Work instruction 1 =>
Answer these questions using the Labrador article:
(a) How old is Trevor?
(b) On which street and in which town is the veterinary hospital?
(c) What prevented Dr Jose Lopez from removing the battery by endoscopy?
Work instruction 2 => Transcribe everything in the Labrador article from "Connor immediately alerted" down to "life-threatening internal damage.".

Excerpt =>
Labrador’s life saved after he swallows battery


Chantry Vets is warning owners about the dangers of batteries in toys after a family pet had to undergo emergency surgery.


Trevor, an 18-month-old Labrador, had been playing with a ball one evening when his owner spotted two button batteries on the floor among bits of rubber he had ripped off.


Connor Sweeting realised then that the toy had a flashing light inside and he frantically tried to piece the parts back together only to discover that a third battery was missing.


Connor immediately alerted Chantry Vets and rushed his beloved pooch to the veterinary hospital in Brindley Way, Wakefield, where the emergency out-of-hours team was on standby.


X-rays clearly showed the battery in Trevor’s stomach, which posed a huge risk as any leak of battery acid could cause serious and life-threatening internal damage.


Dr Jose Lopez attempted to retrieve the battery by endoscopy – a minimally invasive procedure which allows a vet to insert a flexible tube through a pet’s mouth into their stomach to remove a foreign body with specialist tools – but Trevor’s stomach was too full of food from his dinner.

Trevor underwent surgery which involved Dr Lopez opening up the abdomen and successfully removing the battery during a delicate operation. Trevor was then closely monitored at Chantry Vets before returning home the following evening and has made a full recovery.

Vets sometimes induce vomiting to retrieve a foreign body, but this wasn’t an option in Trevor’s case because the acidity of vomit could react with the battery and cause serious tissue damage.

Dr Lopez praised Connor for immediately seeking veterinary care, and he is urging other pet owners who suspect their dog has swallowed a foreign object to seek prompt advice from their vet. Symptoms vary but may include sickness, diarrhoea, lack of appetite and tiredness.

He also encouraged owners to supervise their pets when playing with toys, ensure any balls are an appropriate size for the dog and throw away any that are damaged.

Entries taken from a collection:

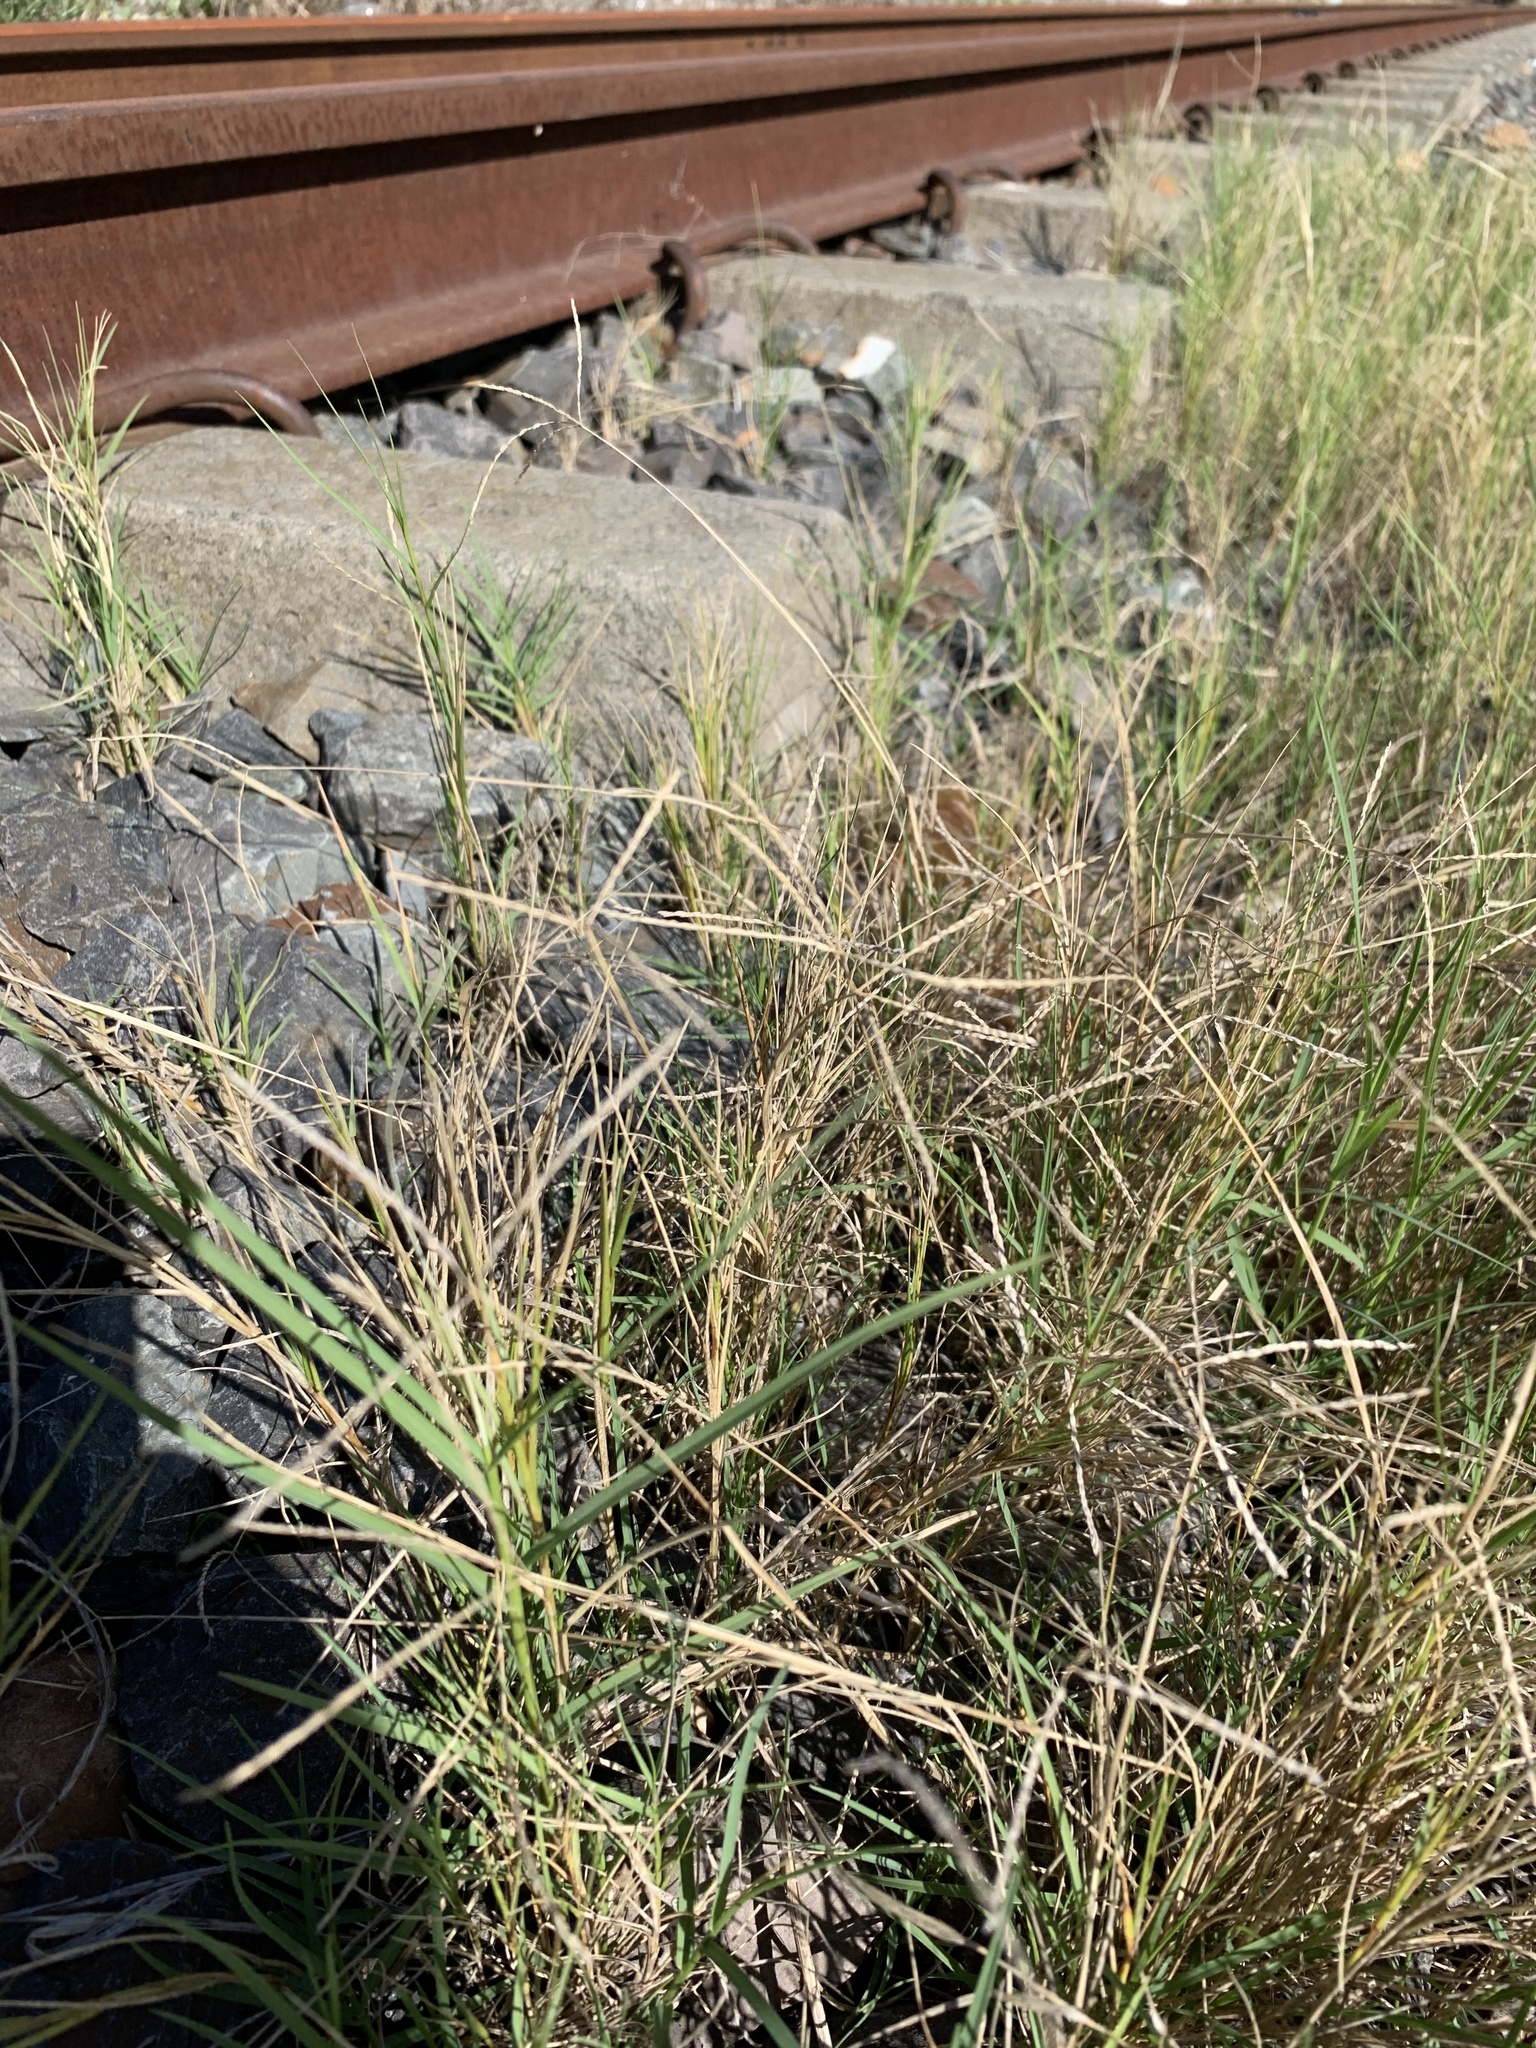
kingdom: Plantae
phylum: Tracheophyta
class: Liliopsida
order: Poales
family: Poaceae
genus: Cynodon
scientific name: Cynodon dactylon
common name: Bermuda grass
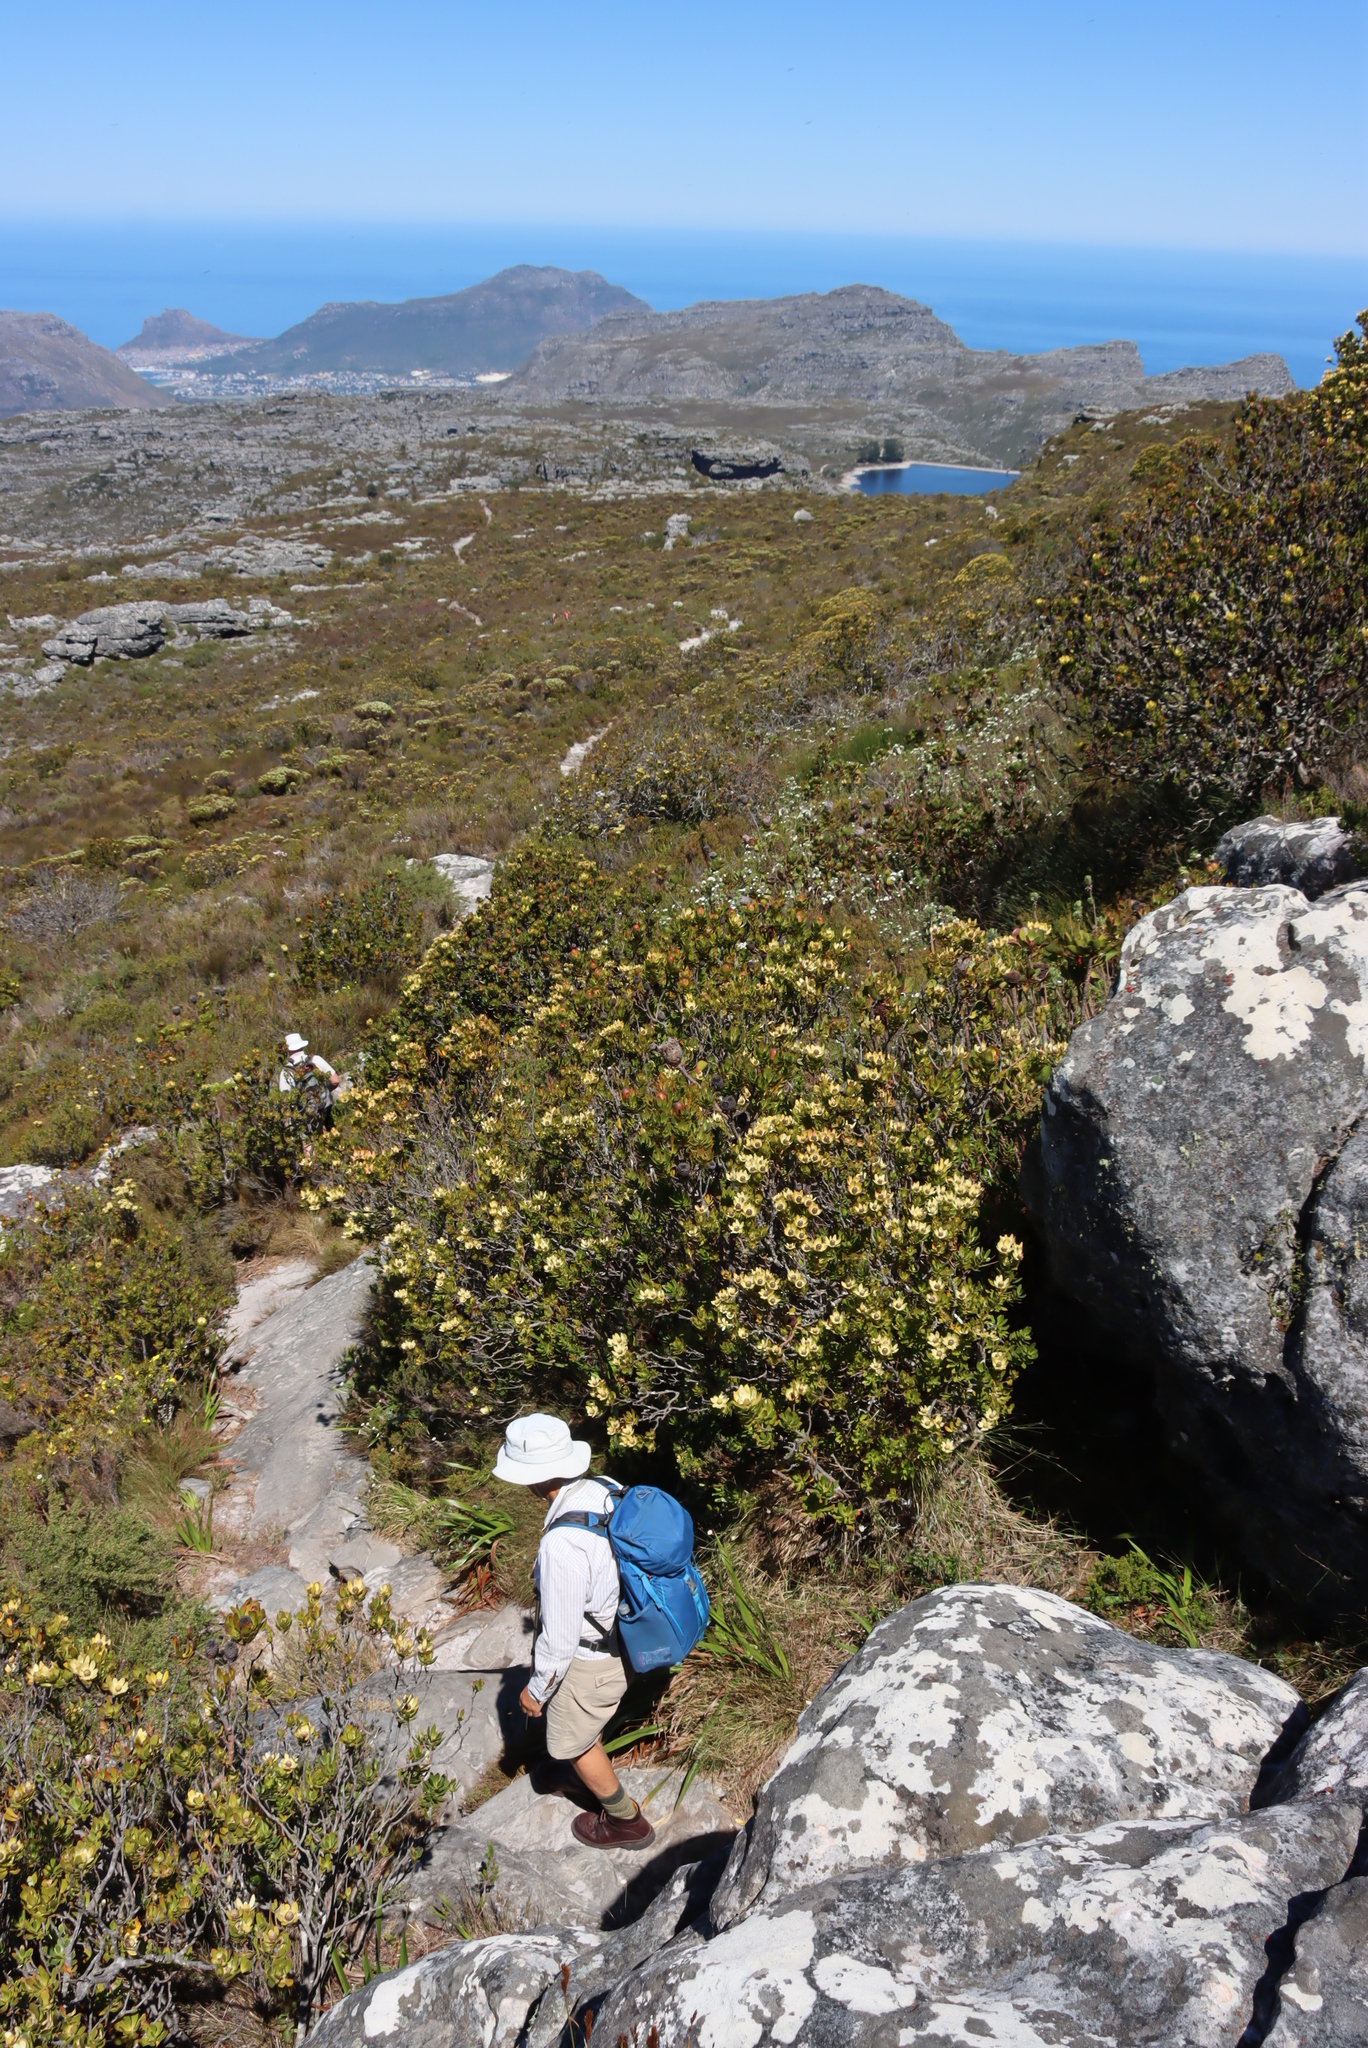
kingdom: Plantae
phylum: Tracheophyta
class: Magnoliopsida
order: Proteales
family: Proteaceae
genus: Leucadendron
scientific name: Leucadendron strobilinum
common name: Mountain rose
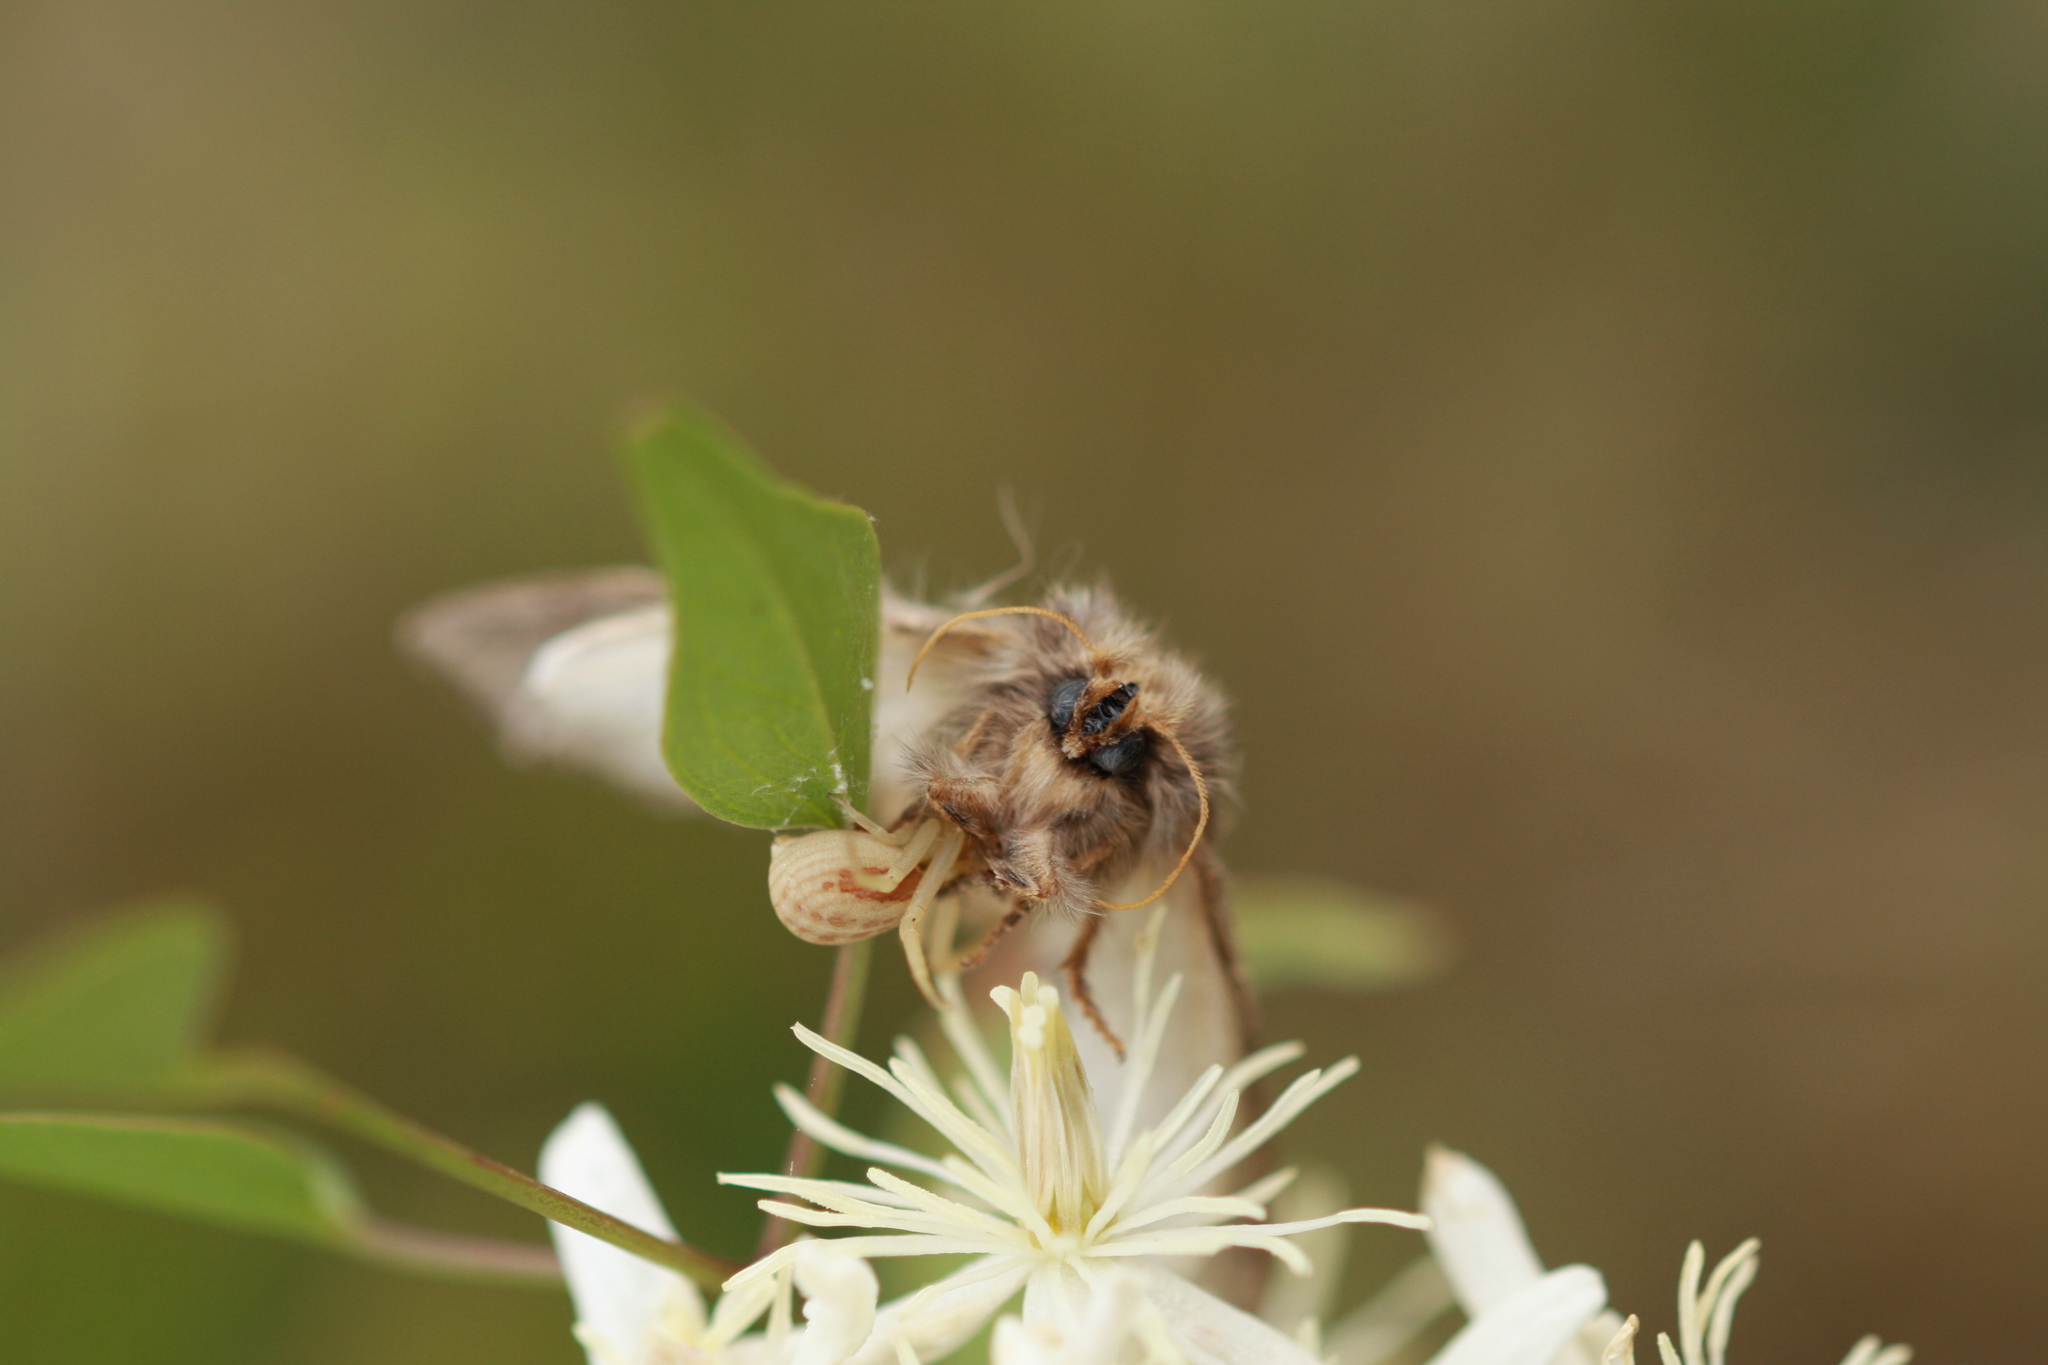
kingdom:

Task result 1 =>
(a) 18 months old.
(b) Brindley Way, Wakefield.
(c) Trevor's stomach was too full of food from his dinner.

Task result 2 =>
Connor immediately alerted Chantry Vets and rushed his beloved pooch to the veterinary hospital in Brindley Way, Wakefield, where the emergency out-of-hours team was on standby.


X-rays clearly showed the battery in Trevor’s stomach, which posed a huge risk as any leak of battery acid could cause serious and life-threatening internal damage.